Et si le coût de la matière première principale de nombreux aliments augmente, cela impactera nécessairement le prix de ces aliments. Comme par exemple celui de la baguette, mais aussi celui des pâtes, des céréales etc.
Le prix du blé explose
La bourse de Chicago fixe le prix du boisseau
Le prix du blé s’établit principalement à Chicago, où la Chicago Mercantile Exchange s’est spécialisée dans les échanges de matières premières. On peut y acheter et vendre du jus d’orange, des porcs maigres, du cacao et de nombreux féculents, comme le maïs, le riz, et… le blé.
Pour être précis, les traders y échangent des quantités standardisées de commodités alimentaires, sous forme de contrats à terme. Dans la cas du blé, le contrat standard représente 5 000 boisseaux de blé.
Depuis l’invasion de l’Ukraine par la Russie, le prix du blé échangé à la bourse de Chicago a bondi de plus de 50%. Vendredi dernier, le prix du boisseau était de 13,40 Dollars, contre 7,50 Dollars au début de l’année.
Un bond qui ne fait qu’accentuer une hausse déjà entamée
Le pic récent suit une hausse progressive du prix du blé depuis 2017. À l’époque, le boisseau s’échangeait à moins de 4 Dollars. Récemment, cette hausse s’est accélérée, notamment sous l’effet des disruptions dans la chaîne d’approvisionnement durant la pandémie.
Quel impact sur le prix de la baguette ?
La France produit son propre blé
La France a la chance d’être elle-même un grand pays céréalier. Nous sommes exportateurs de blé tendre. Sur la récolte de 2020/21, 13,4 millions de tonnes de blé français ont été vendues à l’étranger. L’Algérie, le Maroc et la Chine figurent parmi nos acheteurs principaux.
Nous ne risquons donc pas de manquer de blé, et devrions être capables de produire ce que nous consommons quotidiennement, soit une demi-baguette par personne en moyenne. En revanche, en l’absence du fournisseur ukrainien, nos agriculteurs verront sans doute la demande pour leur blé augmenter. Et, de façon parfaitement rationnelle, le vendront à des prix plus élevés. Pour le consommateur français, cette hausse se répercutera naturellement sur le prix de la vie.
Des solutions de substitution peu crédibles
Dans un contexte où l'inflation des prix alimentaires s’accélère, on pourrait penser à remplacer le blé par d’autres féculents.
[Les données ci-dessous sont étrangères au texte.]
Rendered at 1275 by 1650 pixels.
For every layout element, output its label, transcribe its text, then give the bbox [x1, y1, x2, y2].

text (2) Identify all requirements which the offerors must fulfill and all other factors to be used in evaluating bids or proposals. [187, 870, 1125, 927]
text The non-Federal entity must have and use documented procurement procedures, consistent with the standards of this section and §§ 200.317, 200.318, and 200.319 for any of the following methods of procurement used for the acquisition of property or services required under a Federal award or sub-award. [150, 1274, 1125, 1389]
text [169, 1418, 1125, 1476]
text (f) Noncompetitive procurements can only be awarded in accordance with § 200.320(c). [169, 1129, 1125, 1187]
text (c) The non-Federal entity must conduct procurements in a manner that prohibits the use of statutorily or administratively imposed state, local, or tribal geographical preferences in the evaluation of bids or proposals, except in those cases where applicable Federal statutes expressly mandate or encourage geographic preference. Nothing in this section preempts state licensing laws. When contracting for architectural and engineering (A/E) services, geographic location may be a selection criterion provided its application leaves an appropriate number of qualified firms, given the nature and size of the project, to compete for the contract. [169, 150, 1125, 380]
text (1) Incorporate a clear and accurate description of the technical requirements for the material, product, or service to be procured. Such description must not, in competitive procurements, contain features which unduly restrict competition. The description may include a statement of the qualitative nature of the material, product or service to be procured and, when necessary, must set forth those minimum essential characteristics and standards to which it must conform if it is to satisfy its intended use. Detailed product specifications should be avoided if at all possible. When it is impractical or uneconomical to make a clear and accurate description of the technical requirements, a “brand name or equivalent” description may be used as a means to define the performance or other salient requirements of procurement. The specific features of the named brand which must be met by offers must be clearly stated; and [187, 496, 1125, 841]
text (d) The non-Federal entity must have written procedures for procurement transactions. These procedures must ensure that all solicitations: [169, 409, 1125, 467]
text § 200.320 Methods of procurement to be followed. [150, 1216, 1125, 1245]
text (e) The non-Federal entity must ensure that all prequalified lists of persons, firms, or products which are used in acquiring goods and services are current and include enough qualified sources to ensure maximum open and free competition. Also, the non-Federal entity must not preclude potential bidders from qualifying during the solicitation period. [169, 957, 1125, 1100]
Mais c’est loin d’être si simple : les machines de production de toutes sortes sont calibrées pour certains types de blé. Et les habitudes alimentaires aussi ! Nous ne voyons pas la galette de riz remplacer le croissant du jour au lendemain.
Par ailleurs, les prix d’autres céréales sont également partis à la hausse. Depuis le début de la guerre, le prix du maïs a grimpé de plus de 10% par exemple.
Les pays importateurs durement touchés
La demande étrangère accrue proviendra notamment des pays importateurs de blé, clients historiques de l’Ukraine. Grâce au Financial Times et à l’International Trade Center, nous pouvons graphiquement illustrer ce point.
Le constat est tristement simple : ce sont les pays relativement pauvres qui seront le plus durement impactés. Le blé ukrainien représente 90% de l’approvisionnement du Liban. L’Ukraine est également le principal fournisseur de la Libye, la Somalie et la Syrie.
Souvenons-nous que la dernière fois que les prix du blé ont flambé, les conséquences sociales et politiques étaient tangibles. C’était en 2009 et 2010, et cela a contribué — et certains diraient même que cela a déclenché — le printemps Arabe.